I would like to have heard what I said in the dream, but at that moment I was woken up by Amos Last’s wife.
‘Out!’ she cried. ‘I said one night. You’re not staying here till the end of the mists. They could last for weeks.’
‘Don’t send her away, Ma,’ I heard Bryn’s voice say.
Some of the younger children whimpered, perhaps in their sleep.
I felt for my bag, and Amos Last guided me to the door.
‘I’m sorry,’ he said, once we were outside. He put something in my bag and tied a rope around my wrist. ‘Come.’
I felt a little tug and began walking behind him. I couldn’t see him but I knew he was just ahead. We went uphill. With each step the pain shot up my leg. After we had walked some distance I heard sobbing.
‘What’s that?

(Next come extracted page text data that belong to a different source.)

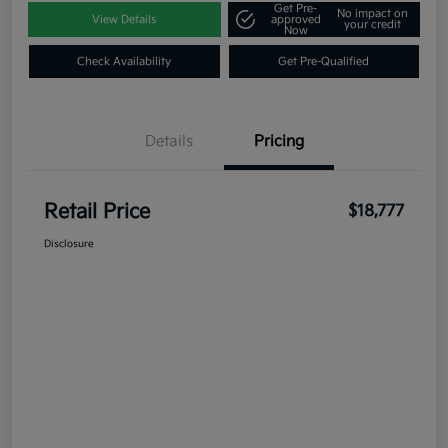
Get Pre-
No impact on
View Details
approved
your credit
Now
Check Availability
Get Pre-Qualified
Details
Pricing
Retail Price
$18,777
Disclosure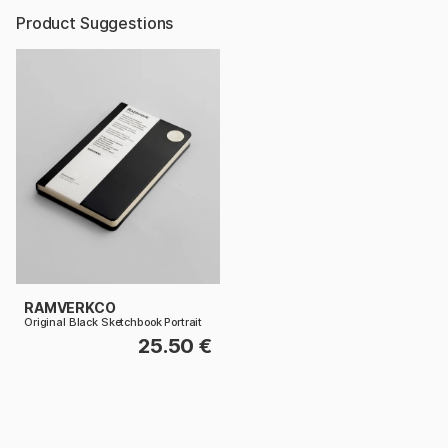
Product Suggestions
RAMVERKCO
Original Black Sketchbook Portrait
25.50 €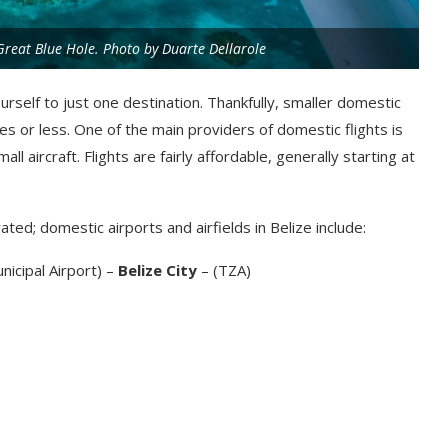
 Great Blue Hole. Photo by Duarte Dellarole
urself to just one destination. Thankfully, smaller domestic
s or less. One of the main providers of domestic flights is
ll aircraft. Flights are fairly affordable, generally starting at
ted; domestic airports and airfields in Belize include:
nicipal Airport) –
Belize City
– (TZA)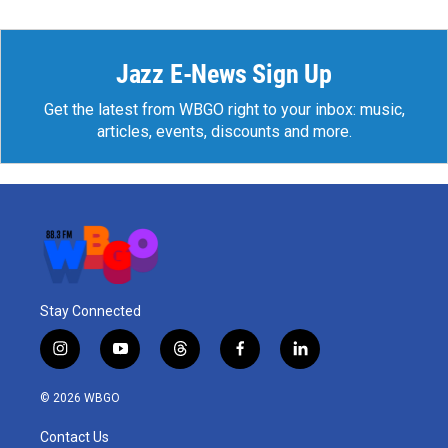
Jazz E-News Sign Up
Get the latest from WBGO right to your inbox: music,
articles, events, discounts and more.
Stay Connected
i
y
t
f
l
n
o
h
a
i
s
u
r
c
n
© 2026 WBGO
t
t
e
e
k
a
u
a
b
e
Contact Us
g
b
d
o
d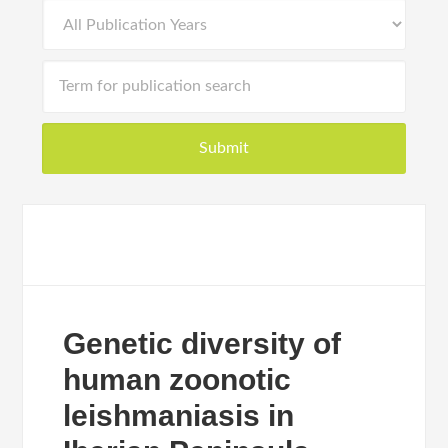
Genetic diversity of
human zoonotic
leishmaniasis in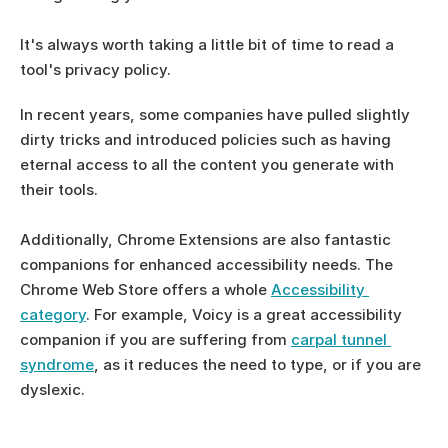
It's always worth taking a little bit of time to read a 
tool's privacy policy.
In recent years, some companies have pulled slightly 
dirty tricks and introduced policies such as having 
eternal access to all the content you generate with 
their tools. 
Additionally, Chrome Extensions are also fantastic 
companions for enhanced accessibility needs. The 
Chrome Web Store offers a whole 
Accessibility 
category
. For example, Voicy is a great accessibility 
companion if you are suffering from 
carpal tunnel 
syndrome
, as it reduces the need to type, or if you are 
dyslexic.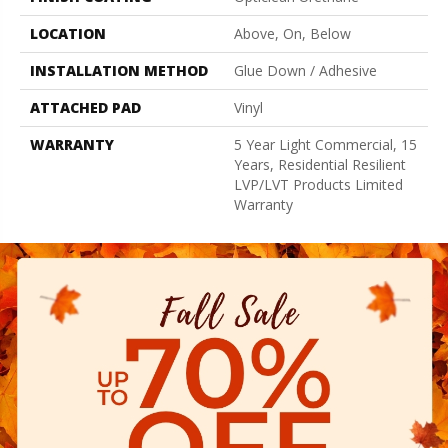
LOCATION
Above, On, Below
INSTALLATION METHOD
Glue Down / Adhesive
ATTACHED PAD
Vinyl
WARRANTY
5 Year Light Commercial, 15
Years, Residential Resilient
LVP/LVT Products Limited
Warranty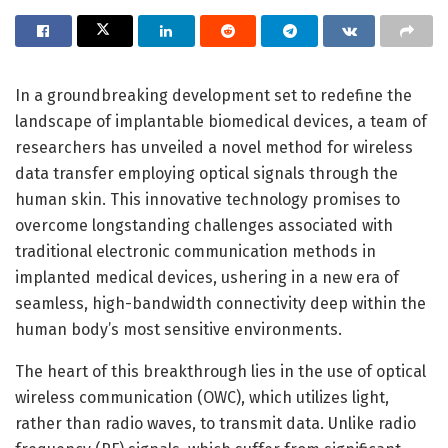
In a groundbreaking development set to redefine the
landscape of implantable biomedical devices, a team of
researchers has unveiled a novel method for wireless
data transfer employing optical signals through the
human skin. This innovative technology promises to
overcome longstanding challenges associated with
traditional electronic communication methods in
implanted medical devices, ushering in a new era of
seamless, high-bandwidth connectivity deep within the
human body’s most sensitive environments.
The heart of this breakthrough lies in the use of optical
wireless communication (OWC), which utilizes light,
rather than radio waves, to transmit data. Unlike radio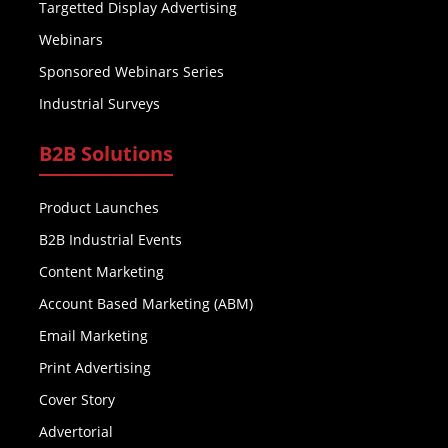
Targetted Display Advertising
Webinars
Sponsored Webinars Series
Industrial Surveys
B2B Solutions
Product Launches
B2B Industrial Events
Content Marketing
Account Based Marketing (ABM)
Email Marketing
Print Advertising
Cover Story
Advertorial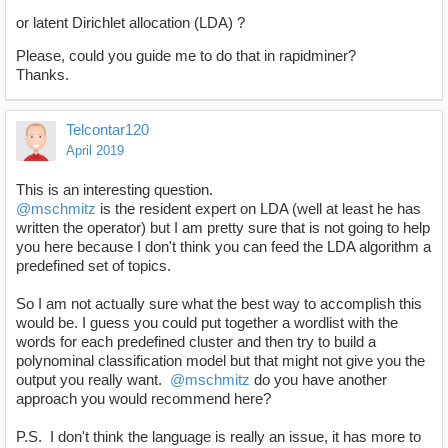
or latent Dirichlet allocation (LDA) ?
Please, could you guide me to do that in rapidminer?
Thanks.
Telcontar120
April 2019
This is an interesting question.
@mschmitz
is the resident expert on LDA (well at least he has
written the operator) but I am pretty sure that is not going to help
you here because I don't think you can feed the LDA algorithm a
predefined set of topics.
So I am not actually sure what the best way to accomplish this
would be. I guess you could put together a wordlist with the
words for each predefined cluster and then try to build a
polynominal classification model but that might not give you the
output you really want.
@mschmitz
do you have another
approach you would recommend here?
P.S. I don't think the language is really an issue, it has more to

Who’s crying?’ I asked.
‘The mist,’ he replied.
The sobbing grew louder. It was all around us. Amos had to shout over the noise. ‘Take no notice. It always does this.’
‘Why is it crying?’ I called out to him.
‘Who knows?’ he yelled in reply. ‘Sometimes it sobs, sometimes it laughs, but whatever mood it’s in, it will chill you to the bone. Put your hands over your ears.’
We went over the hill and down the other side. Soon we were climbing again. Amos walked in silence. The sobbing quietened, then it stopped and I could just hear his footsteps. The mist muffled all sounds and I couldn’t see a thing. It was the sort of mist in which you could disappear and cease to exist. I suddenly needed to hear the sound of my own voice.